Openness = Confidence
However, to achieve this modularity, parts and modules must be open. You cannot have confidence in replacing a part if you cannot see inside it. Sight is here used as a metaphor for being able to understand, examine, and test the part. You cannot have confidence in that which you cannot verify, and you cannot verify what you cannot examine.
Regulatory agencies should not trust any single authority that a design or modified design is safe; they should rather demand transparency of design and obtain peer review or third-party review. This is only possible if designs and software are publicly and clearly documented — in a word, open. Because ventilators are life-critical medical equipment, any rapidly manufactured ventilator system must be open and independently constructable and verifiable.

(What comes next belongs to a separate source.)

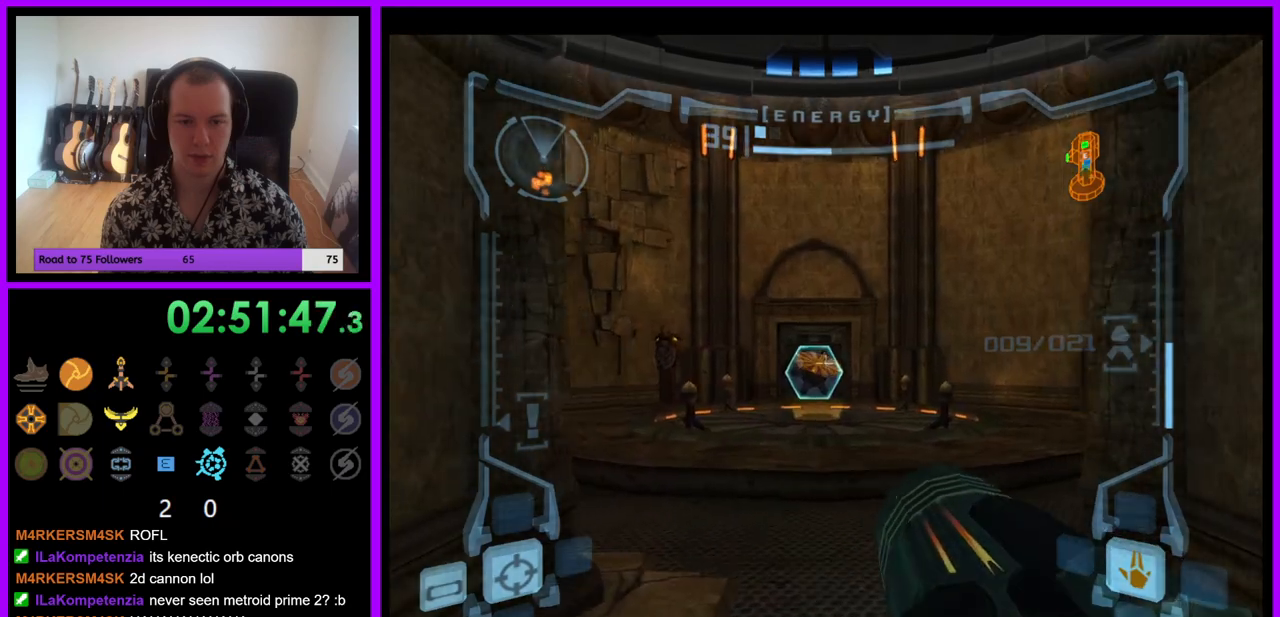
{"buttons": ["L1"], "left_stick": "up-left", "right_stick": "center", "events": [[67, "A", "down"], [150, "A", "up"], [367, "left_stick", "up-left"], [383, "B", "down"], [500, "B", "up"]]}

Hot Swap is the Ultimate Resilience
The ultimate resilience is the ability to do a “hot swap” of components while the machine is in operation. This may seem unattainable, but in fact the proliferation of AmbuBag designs which do not specify the precise bag very clearly show it is possible, even a necessary design goal, in the current crisis.
A modular approach to open-source ventilator development will require the development of new standards, among other innovations.
In this article we argue why the global open-source community should adopt a modular approach to the development of specialized emergency equipment such as medical ventilators, defining four mottoes to encapsulate this approach (“Modularity = Resilience”, “Parallel = Fast,” “Softening = Versatility”, and “Openness = Confidence”). A follow-on article, Modular Design of Pandemic Ventilators, that will be maintained as an open-source living document, provides more practical detail of how the open-source community could effectively adopt a modular approach to design and development in emergency scenarios, in particular that of ventilator design to address the COVID-19 pandemic. We encourage your suggestions made within that document.